Monday, March 5, 2012
The last panel of the conference (well, one of two final panels, as the conference usually had two going at once) was dedicated to the doctrine of unconscionability. We regret that we could not do justice to all of the panels at the conference, as we had to choose in each case which of two panels to attend. Similarly, not all of the presentations lent themselves to blogging, so here we will just focus on one of the papers from the unconscionability panel.
Melissa Lonegrass, Associate Professor of Law at LSU's Paul M. Herbert Law Center, presented a version of her article, soon to be appearing (we hope) in a law review near you, "Finding Room for Fairness in Formalism: The Sliding Scale Approach to Unconscionability." She has noted courts' increasing use a sliding scale approach to unconscionability analysis. That is to say, rather than looking at the procedural and substantive prongs of unconscionability independently, courts view both elements in tandem.
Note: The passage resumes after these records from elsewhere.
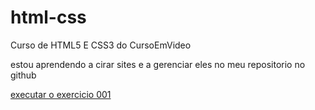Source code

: # html-css
 Curso de HTML5 E CSS3 do CursoEmVideo

estou aprendendo a cirar sites e a gerenciar eles no meu repositorio no github

<a href="https://lucas6226.github.io/html-css/exercicios/ex021/caixa01.html"> executar o exercicio 001 </a>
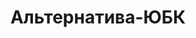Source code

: --- 
title: "Альтернатива-ЮБК" 
site: "http://www.cremea-ubk.ru" 
town: "Ялта" 
tel: ["+380 (50) 298-11-31, +380 (96) 989-48-21, +7 (978) 781-80-60"] 
address: "Россия, Республика Крым, г Ялта, пгт Ливадия, ул Виноградная, 11А" 
mail: "alternativa_ubk@mail.ru" 
--- 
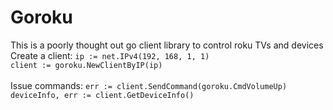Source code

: # Goroku

This is a poorly thought out go client library to control roku TVs and devices<br>
Create a client:
`ip := net.IPv4(192, 168, 1, 1)`<br>
`client := goroku.NewClientByIP(ip)`<br>
<br>
Issue commands:
`err := client.SendCommand(goroku.CmdVolumeUp)`<br>
`deviceInfo, err := client.GetDeviceInfo()`<br>
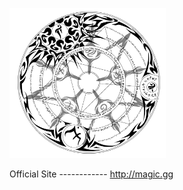 <p align="left">
    <a href="http://magic.gg">
     <img  width="250" src="./magic.png"></a>
</p>
Official Site
------------
<a href="http://magic.gg">http://magic.gg</a>
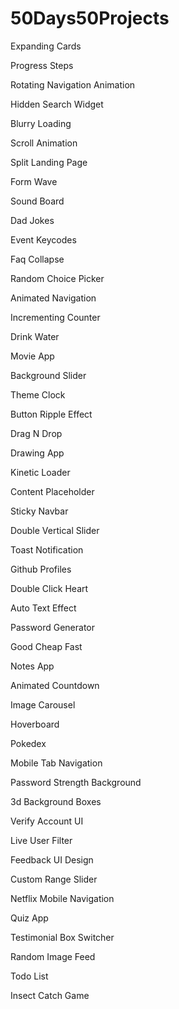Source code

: # 50Days50Projects 
Expanding Cards

Progress Steps

Rotating Navigation Animation

Hidden Search Widget

Blurry Loading

Scroll Animation

Split Landing Page

Form Wave

Sound Board

Dad Jokes

Event Keycodes

Faq Collapse

Random Choice Picker

Animated Navigation

Incrementing Counter

Drink Water

Movie App

Background Slider

Theme Clock

Button Ripple Effect

Drag N Drop

Drawing App

Kinetic Loader

Content Placeholder

Sticky Navbar

Double Vertical Slider

Toast Notification

Github Profiles

Double Click Heart

Auto Text Effect

Password Generator

Good Cheap Fast

Notes App

Animated Countdown

Image Carousel

Hoverboard

Pokedex

Mobile Tab Navigation

Password Strength Background

3d Background Boxes

Verify Account UI

Live User Filter

Feedback UI Design

Custom Range Slider

Netflix Mobile Navigation

Quiz App

Testimonial Box Switcher

Random Image Feed

Todo List

Insect Catch Game

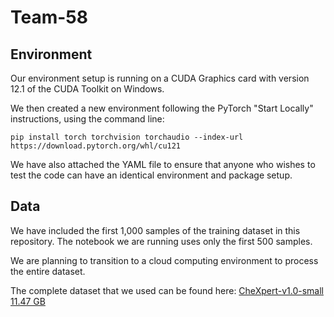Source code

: # Team-58

## Environment
Our environment setup is running on a CUDA Graphics card with version 12.1 of the CUDA Toolkit on Windows.

We then created a new environment following the PyTorch "Start Locally" instructions, using the command line: 

`pip install torch torchvision torchaudio --index-url https://download.pytorch.org/whl/cu121`

We have also attached the YAML file to ensure that anyone who wishes to test the code can have an identical environment and package setup.

## Data
We have included the first 1,000 samples of the training dataset in this repository. The notebook we are running uses only the first 500 samples.

We are planning to transition to a cloud computing environment to process the entire dataset.

The complete dataset that we used can be found here:
[CheXpert-v1.0-small 11.47 GB](https://www.kaggle.com/datasets/willarevalo/chexpert-v10-small)


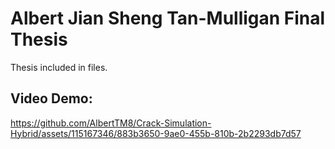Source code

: # Albert Jian Sheng Tan-Mulligan Final Thesis
Thesis included in files.

## Video Demo:
https://github.com/AlbertTM8/Crack-Simulation-Hybrid/assets/115167346/883b3650-9ae0-455b-810b-2b2293db7d57

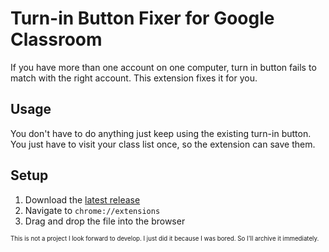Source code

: # Turn-in Button Fixer for Google Classroom
If you have more than one account on one computer, turn in button fails to match with the right account. This extension fixes it for you.

## Usage
You don't have to do anything just keep using the existing turn-in button. You just have to visit your class list once, so the extension can save them.

## Setup
 1. Download the [latest release](https://github.com/FKLC/turnin-button-fixer/releases/latest/download/turnin-button-fixer.crx)
 2. Navigate to `chrome://extensions`
 3. Drag and drop the file into the browser
 
<small><small>This is not a project I look forward to develop. I just did it because I was bored. So I'll archive it immediately.</small></small>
For example, even if there is little procedural unconscionability, a court might find a contract or a provision in a contract unconscionable if there is a great deal of substantive unconscionabiility (and theoretically vice versa).
Professor Lonegrass's research suggests that there has been relaxation of both prongs in the sliding scale analysis. So courts find procedural unconscionability satisfied whenever there are contracts of adhesion. Courts find substantive unconscionability when the terms are unreasonable. Nobody's conscience needs to be shocked these days.
Professor Lonegrass defends the sliding scale on the ground that it enables courts to be more sensitive to disparities of bargaining power that are inherent in consumer transactions. It also addresses formalist concerns regarding the doctrine of unconscionability and have prevented the doctrine from gaining wider currency. The sliding scale approach retains the procedural inquiry but better enables courts to identify evidence of the lack of genuine consumer assent. By setting aside unhelpful markers of deficient assent, the sliding scale actually makes the application of the unconscionability doctrine more predictable, thus answering concerns about the doctine's effect on the enforceability of commercial agreements.
She recommends a retention of the dual prong approach, but would de-emphasize consumer characteristics of markers of assent in favor of a focus on disaparities in bargaining power. Finally, she encourages courts to embrace a lower threshhold (reasonableness instead of "shocks the conscience") for substantive unconscionability.